Kuluruh semua kepenatan yang menggayut di wajah yang tidak begitu tampan.Tangan-tangannya yang bergetar hebat kala kusentuh ia membersihkan bagiankesalahan-kesalahannya lima kali sehari yang selama ini ia telah lama tinggalkan. Ia memulai kehidupan baru dan aku meluruhkan semua dalam sentuhan organ wudhunya di sebuah mushalla kecil samping terminal.

Dalam tragedi kehidupan kami memang mematuhi aturan pembuat aturan, kami memang melahap berbagai bentuk di hadapan kami, telah engkau ingat bagaimana aceh kami singgahi, mentawai yang di belai oleh teman kami yang selalu bergerak ketika suruhan itu datang.

Aku juga menetes di pipi pemimpinmu kala menemui para pengungsi, itulah bentuk empati, namun tidak sedikit diantara kamu-kamu mengeluarkan pernyataan sedangkan kami tidak pernah mengalir dari pipimu yang telah kering memeloti berbagai adengan kehancuran demi kehancuran.

Terkadang engkau dengan enteng membuang aku di mana saja tanpa mengenal malu dilihat manusia lain, terkadang dibalik pintu mobilmu yang parkir di jalanan, atau dibalik dinding rumah orang. Kalau untuk kalangan binatang aku masih bisa mengerti tentang meraka yang tidak berfikir.

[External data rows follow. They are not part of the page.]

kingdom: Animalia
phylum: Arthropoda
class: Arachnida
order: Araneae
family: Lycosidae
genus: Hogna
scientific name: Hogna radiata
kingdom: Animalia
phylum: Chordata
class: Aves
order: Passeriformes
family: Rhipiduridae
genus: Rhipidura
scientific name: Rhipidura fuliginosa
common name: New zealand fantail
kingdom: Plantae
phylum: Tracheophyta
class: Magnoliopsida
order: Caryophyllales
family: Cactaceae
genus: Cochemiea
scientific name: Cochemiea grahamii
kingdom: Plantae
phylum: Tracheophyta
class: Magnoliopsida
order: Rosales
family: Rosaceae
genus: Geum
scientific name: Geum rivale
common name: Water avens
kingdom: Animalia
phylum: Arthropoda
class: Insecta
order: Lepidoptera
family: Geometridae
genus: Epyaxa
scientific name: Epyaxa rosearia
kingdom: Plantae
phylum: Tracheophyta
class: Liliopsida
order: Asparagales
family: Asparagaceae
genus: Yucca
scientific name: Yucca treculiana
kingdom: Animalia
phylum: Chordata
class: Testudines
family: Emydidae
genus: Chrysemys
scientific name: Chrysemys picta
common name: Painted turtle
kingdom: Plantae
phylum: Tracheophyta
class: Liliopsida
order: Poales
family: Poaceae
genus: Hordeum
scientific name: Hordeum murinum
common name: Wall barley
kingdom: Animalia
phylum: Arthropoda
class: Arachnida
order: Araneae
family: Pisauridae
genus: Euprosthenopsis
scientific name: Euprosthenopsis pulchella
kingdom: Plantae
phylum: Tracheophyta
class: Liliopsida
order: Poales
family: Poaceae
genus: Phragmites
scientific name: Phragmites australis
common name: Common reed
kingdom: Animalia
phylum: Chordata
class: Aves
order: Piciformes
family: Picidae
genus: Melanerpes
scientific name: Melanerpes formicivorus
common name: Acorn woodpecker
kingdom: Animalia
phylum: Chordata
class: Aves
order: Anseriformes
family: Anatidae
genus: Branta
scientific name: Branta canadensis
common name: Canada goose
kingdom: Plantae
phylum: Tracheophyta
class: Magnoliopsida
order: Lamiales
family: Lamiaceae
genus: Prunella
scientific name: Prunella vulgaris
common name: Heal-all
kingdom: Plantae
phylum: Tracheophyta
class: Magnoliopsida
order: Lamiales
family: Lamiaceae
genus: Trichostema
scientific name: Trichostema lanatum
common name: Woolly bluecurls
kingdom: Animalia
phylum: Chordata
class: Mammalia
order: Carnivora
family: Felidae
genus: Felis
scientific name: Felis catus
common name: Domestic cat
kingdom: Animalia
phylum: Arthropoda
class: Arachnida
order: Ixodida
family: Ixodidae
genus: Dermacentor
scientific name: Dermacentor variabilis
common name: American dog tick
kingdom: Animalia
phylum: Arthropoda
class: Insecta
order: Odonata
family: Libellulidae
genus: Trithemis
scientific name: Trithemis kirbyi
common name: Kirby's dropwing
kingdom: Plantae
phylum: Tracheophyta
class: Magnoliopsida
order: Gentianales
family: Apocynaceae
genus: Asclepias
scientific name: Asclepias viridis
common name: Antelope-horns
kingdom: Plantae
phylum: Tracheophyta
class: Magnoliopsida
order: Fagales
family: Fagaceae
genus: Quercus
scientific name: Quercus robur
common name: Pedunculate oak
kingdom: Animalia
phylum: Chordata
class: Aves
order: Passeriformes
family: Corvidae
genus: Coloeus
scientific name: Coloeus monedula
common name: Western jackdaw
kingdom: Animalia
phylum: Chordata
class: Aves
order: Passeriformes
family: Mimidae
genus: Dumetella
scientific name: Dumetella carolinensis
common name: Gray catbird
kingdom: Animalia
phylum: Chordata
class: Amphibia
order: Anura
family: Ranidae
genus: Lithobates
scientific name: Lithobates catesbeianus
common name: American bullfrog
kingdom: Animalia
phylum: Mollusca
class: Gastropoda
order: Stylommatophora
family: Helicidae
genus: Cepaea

Aku juga mendapati saudara-saudaraku berada dalam bungkusan yang mahal, kala telah bercampur dengan berbagai tambahan, apalagi telah mengalami fermentasi, diteguk di tempat yang penuh aroma kemaksiatan dan dosa.

Dari langit aku hadir untuk menyirami berbagai belahan bumi, jakarta kami genangi untuk memberikan pembelajaran tanpa pernah kata untuk berhenti. Ya bertahun tahun terus kami genangi, jangan pernah salahkan aku yang terus menyirami, namun salahkanlah perilaku tiap dirimu membuang sampah sembarangan. Menebangi pohon yang terus menerus tanpa pernah untuk coba menanami. Di depan rumahmu saja terkadang tidak ada pohon yang mesti engkau sirami dengan aku.

Di ujung selatan dan utara saudaraku masih tetap setia membeku untuk menahan kehancuran lebih besar. Memang telah ku beri peringatan lewat saudaraku bahwa permukaan kami telah naik dan meneggelamkan pulau-pulau yang tak berpenghuni atau berpengghuni.

Telah kubentang berbagai kisah dihadapunmu, semoga engkau selalu mawas diri kala aku berubah menjadi besar akibat ulah dirimu sendiri, atau mesti mencabut nyawamu.
***

Dari setetes air yang menetes mengenai hidung dikala pagi di perjalanan rumah ke toko. Sarilamak 07 November 2010.